Waterbird nests destroyed, eggs moved
Posted July 16, 2008
Raleigh, N.C. — State wildlife officials said Wednesday least 25 waterbird nests on Shark Tooth Island have been destroyed.
“I have never seen anything like this before,” North Carolina waterbird biologist Emily Rice said.
Officials made the discovery during a routine check July 2.
For more than three years, Rice has been conducting regular surveys of the Bogue Inlet to determine the impact moving the channel has had on coastal birds that live, feed and nest there.
Rice and others checked the birds nesting on Shark Tooth Island. The birds were very noisy and active and became agitated anytime visitors approach the nesting area.
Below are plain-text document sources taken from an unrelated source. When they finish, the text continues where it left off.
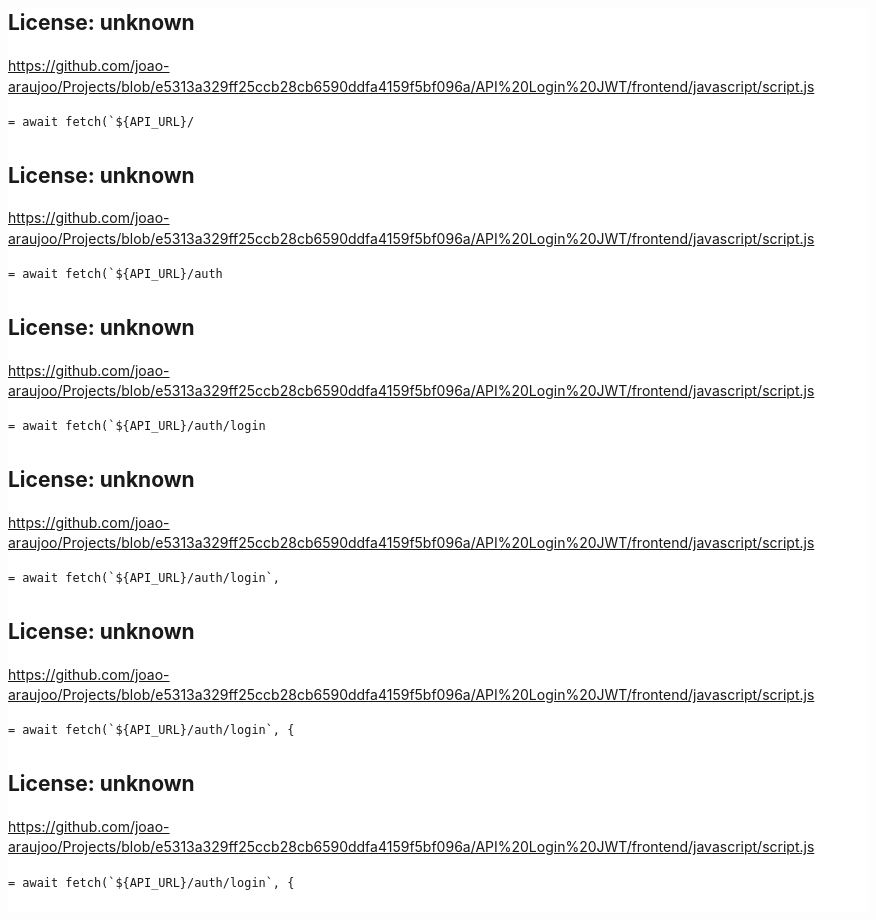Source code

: 
## License: unknown
https://github.com/joao-araujoo/Projects/blob/e5313a329ff25ccb28cb6590ddfa4159f5bf096a/API%20Login%20JWT/frontend/javascript/script.js

```
= await fetch(`${API_URL}/
```


## License: unknown
https://github.com/joao-araujoo/Projects/blob/e5313a329ff25ccb28cb6590ddfa4159f5bf096a/API%20Login%20JWT/frontend/javascript/script.js

```
= await fetch(`${API_URL}/auth
```


## License: unknown
https://github.com/joao-araujoo/Projects/blob/e5313a329ff25ccb28cb6590ddfa4159f5bf096a/API%20Login%20JWT/frontend/javascript/script.js

```
= await fetch(`${API_URL}/auth/login
```


## License: unknown
https://github.com/joao-araujoo/Projects/blob/e5313a329ff25ccb28cb6590ddfa4159f5bf096a/API%20Login%20JWT/frontend/javascript/script.js

```
= await fetch(`${API_URL}/auth/login`,
```


## License: unknown
https://github.com/joao-araujoo/Projects/blob/e5313a329ff25ccb28cb6590ddfa4159f5bf096a/API%20Login%20JWT/frontend/javascript/script.js

```
= await fetch(`${API_URL}/auth/login`, {

```


## License: unknown
https://github.com/joao-araujoo/Projects/blob/e5313a329ff25ccb28cb6590ddfa4159f5bf096a/API%20Login%20JWT/frontend/javascript/script.js

```
= await fetch(`${API_URL}/auth/login`, {
   
```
Researchers were surprised the birds did not settle down, but soon found the cause of the problem. Rice said researchers found a pile of at least 50 eggs.
The eggs were from least terns and Wilson’s plovers. Rice said someone had gone to a lot of trouble to gather the eggs.
Rice said the birds never “nest in close proximity to one another or move their eggs together.”
Rice said the predator was obviously a human.
Waterbird eggs are speckled to help them blend with the sand and shells. The camouflage effect helps protect them from predators.
State waterbird biologist Susan Cameron oversees the Bogue Inlet survey and all waterbird activities in the state. Cameron said the damage was probably not intentional.
“I doubt that this was a malicious act, but rather someone who just did not know any better,” she said.